- Prompt
All lines below containing "membranous" are to be listed.

- Dataset extract
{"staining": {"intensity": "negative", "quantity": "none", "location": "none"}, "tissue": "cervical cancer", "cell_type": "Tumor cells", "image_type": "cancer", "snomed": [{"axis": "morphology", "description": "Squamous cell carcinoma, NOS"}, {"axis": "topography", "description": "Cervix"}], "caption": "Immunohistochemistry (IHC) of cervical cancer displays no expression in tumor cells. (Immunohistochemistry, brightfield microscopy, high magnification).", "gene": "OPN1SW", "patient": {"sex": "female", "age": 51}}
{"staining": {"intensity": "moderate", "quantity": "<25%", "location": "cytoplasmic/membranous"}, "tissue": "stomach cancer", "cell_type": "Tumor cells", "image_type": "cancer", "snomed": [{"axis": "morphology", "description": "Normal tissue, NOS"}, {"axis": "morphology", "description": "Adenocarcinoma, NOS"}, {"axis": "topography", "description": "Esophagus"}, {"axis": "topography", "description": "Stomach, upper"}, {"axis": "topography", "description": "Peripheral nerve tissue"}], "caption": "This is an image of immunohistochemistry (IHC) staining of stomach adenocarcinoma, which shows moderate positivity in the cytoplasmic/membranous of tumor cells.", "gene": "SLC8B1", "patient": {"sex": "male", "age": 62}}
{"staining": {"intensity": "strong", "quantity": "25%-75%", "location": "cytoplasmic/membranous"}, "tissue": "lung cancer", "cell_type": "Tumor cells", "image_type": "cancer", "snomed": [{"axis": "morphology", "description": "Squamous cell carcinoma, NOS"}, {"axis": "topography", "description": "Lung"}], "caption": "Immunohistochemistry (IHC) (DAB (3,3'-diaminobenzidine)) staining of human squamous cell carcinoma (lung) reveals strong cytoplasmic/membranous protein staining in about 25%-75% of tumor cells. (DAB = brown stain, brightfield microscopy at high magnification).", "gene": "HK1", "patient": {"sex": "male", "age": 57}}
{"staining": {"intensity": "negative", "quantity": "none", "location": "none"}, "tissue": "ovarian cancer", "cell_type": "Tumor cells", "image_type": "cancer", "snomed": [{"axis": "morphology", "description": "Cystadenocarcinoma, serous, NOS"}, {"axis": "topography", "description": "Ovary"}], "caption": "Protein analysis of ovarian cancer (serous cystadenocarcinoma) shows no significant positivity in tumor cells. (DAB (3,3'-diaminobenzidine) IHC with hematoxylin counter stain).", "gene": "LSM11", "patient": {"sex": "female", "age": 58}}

- Solved exercise
{"staining": {"intensity": "moderate", "quantity": "<25%", "location": "cytoplasmic/membranous"}, "tissue": "stomach cancer", "cell_type": "Tumor cells", "image_type": "cancer", "snomed": [{"axis": "morphology", "description": "Normal tissue, NOS"}, {"axis": "morphology", "description": "Adenocarcinoma, NOS"}, {"axis": "topography", "description": "Esophagus"}, {"axis": "topography", "description": "Stomach, upper"}, {"axis": "topography", "description": "Peripheral nerve tissue"}], "caption": "This is an image of immunohistochemistry (IHC) staining of stomach adenocarcinoma, which shows moderate positivity in the cytoplasmic/membranous of tumor cells.", "gene": "SLC8B1", "patient": {"sex": "male", "age": 62}}
{"staining": {"intensity": "strong", "quantity": "25%-75%", "location": "cytoplasmic/membranous"}, "tissue": "lung cancer", "cell_type": "Tumor cells", "image_type": "cancer", "snomed": [{"axis": "morphology", "description": "Squamous cell carcinoma, NOS"}, {"axis": "topography", "description": "Lung"}], "caption": "Immunohistochemistry (IHC) (DAB (3,3'-diaminobenzidine)) staining of human squamous cell carcinoma (lung) reveals strong cytoplasmic/membranous protein staining in about 25%-75% of tumor cells. (DAB = brown stain, brightfield microscopy at high magnification).", "gene": "HK1", "patient": {"sex": "male", "age": 57}}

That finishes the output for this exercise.